How Would You Do on a Standardized Test?
Rich Roach, a school board member from Florida, took the 10th grade standardized test. He's a business man with several degrees and experience in the classroom. On the Reading section, he scored a D, and he correctly answered 10 of 60 questions on the Math section. He said, "A test that can determine a student’s future life chances should surely relate in some practical way to the requirements of life. I can’t see how that could possibly be true of the test I took."

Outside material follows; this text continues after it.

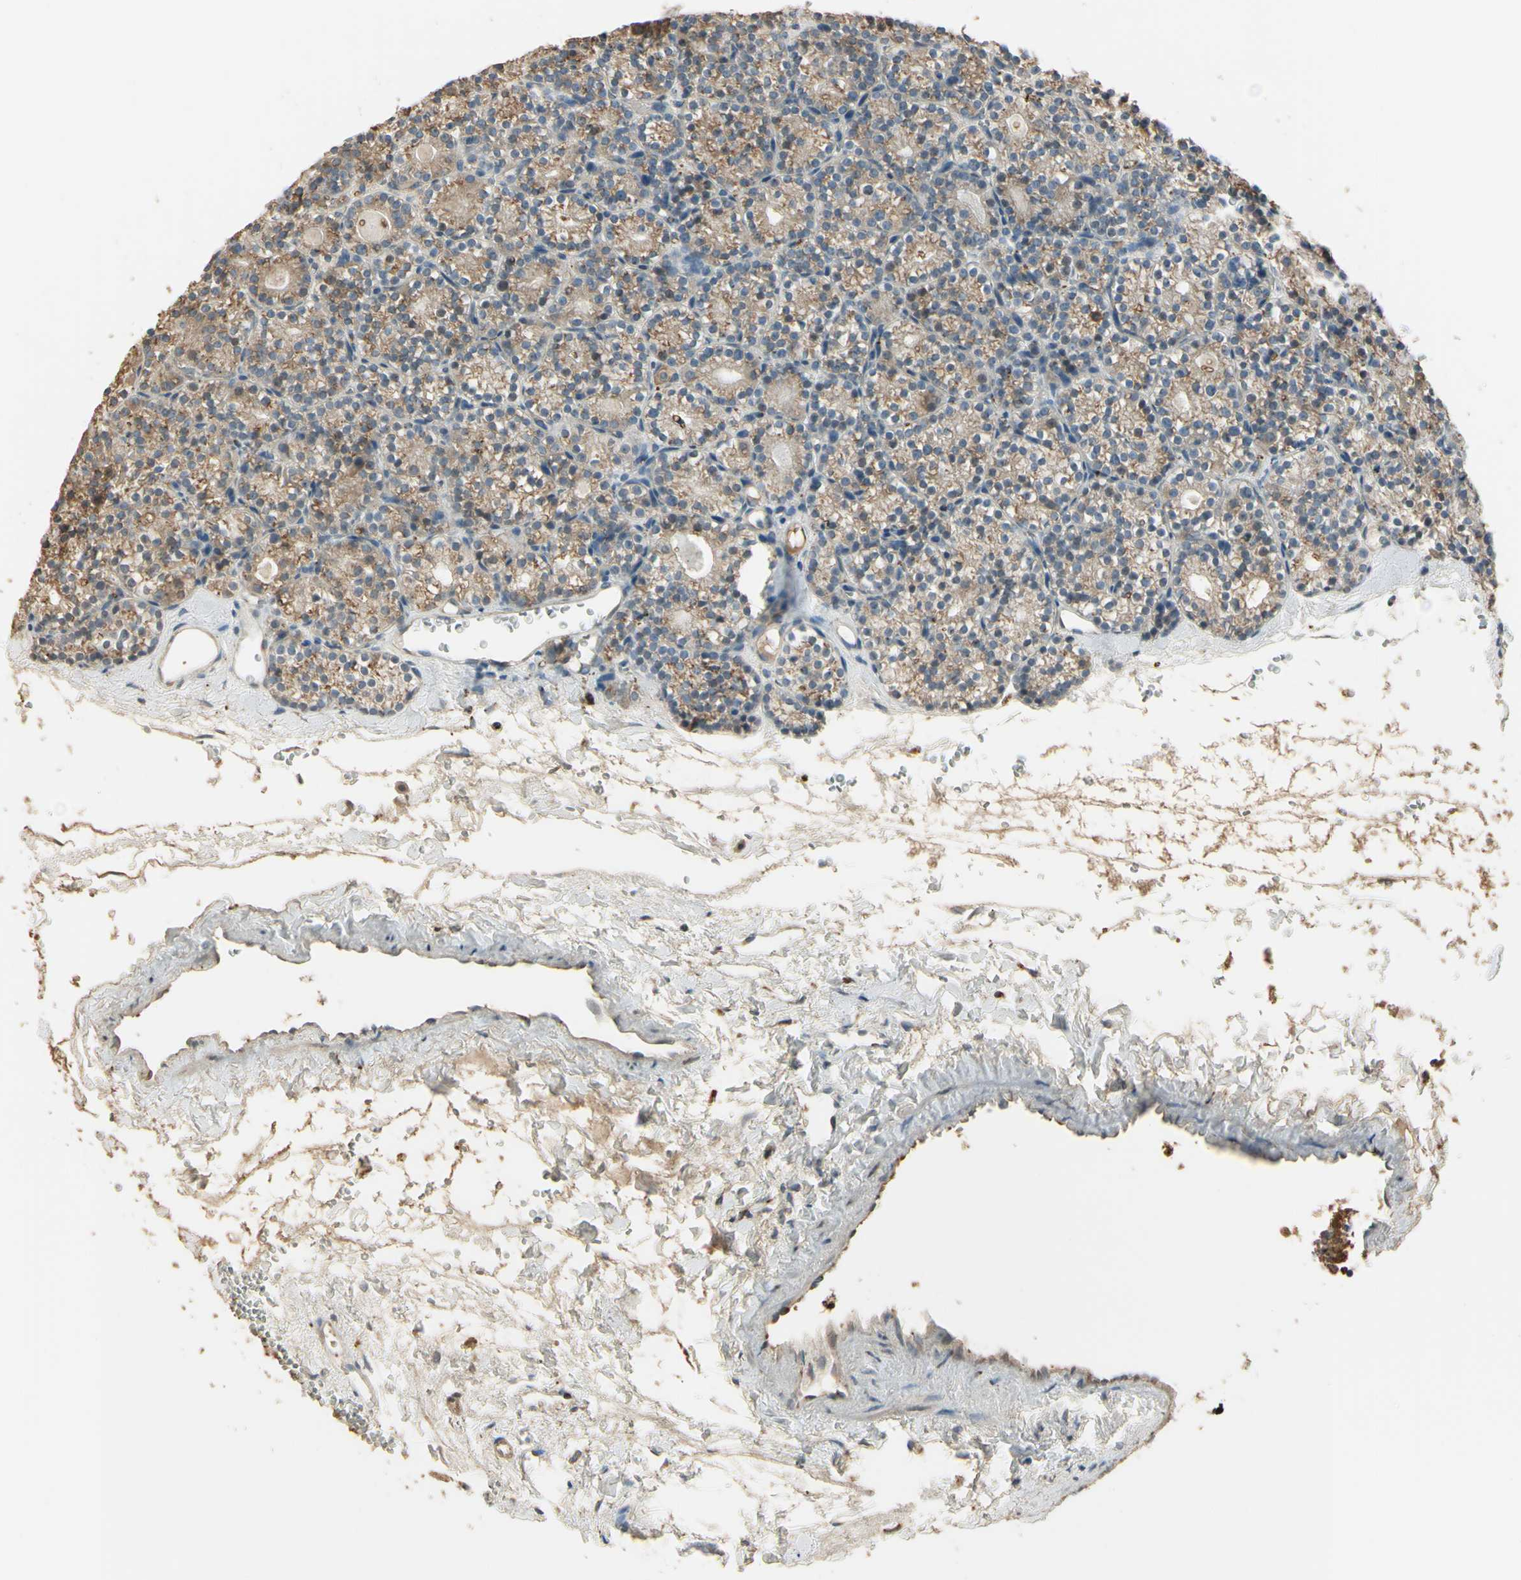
{"staining": {"intensity": "moderate", "quantity": ">75%", "location": "cytoplasmic/membranous"}, "tissue": "parathyroid gland", "cell_type": "Glandular cells", "image_type": "normal", "snomed": [{"axis": "morphology", "description": "Normal tissue, NOS"}, {"axis": "topography", "description": "Parathyroid gland"}], "caption": "This histopathology image displays normal parathyroid gland stained with immunohistochemistry to label a protein in brown. The cytoplasmic/membranous of glandular cells show moderate positivity for the protein. Nuclei are counter-stained blue.", "gene": "ANGPTL1", "patient": {"sex": "female", "age": 64}}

"Roach suggests that the tests are being created by for-profit entities with very little accountability or perspective. 'There’s a concept called reverse design that is critical,' he said. 'We are violating that with our test. Instead of connecting what we learn in school with being successful in the real world, we are doing it in reverse. We are testing first and then kids go into the real world. Whether the information they have learned is important or not becomes secondary.'”
I remember taking a test as a kid. It was long and boring, but I never felt nervous or worried. Now, it just seems like the state is trying to prove something. Why can't a test simply assess the objectives? Why is it necessary to bury the objectives under a pile of convolution, secrecy, and threats? It says something important when a successful businessman, a member of the real world, questions the validity of the test.
Whether the FCAT from Florida or the STAAR from Texas, arrogant decision-makers are relentlessly hazing kids before they can enter the fraternity of promotion.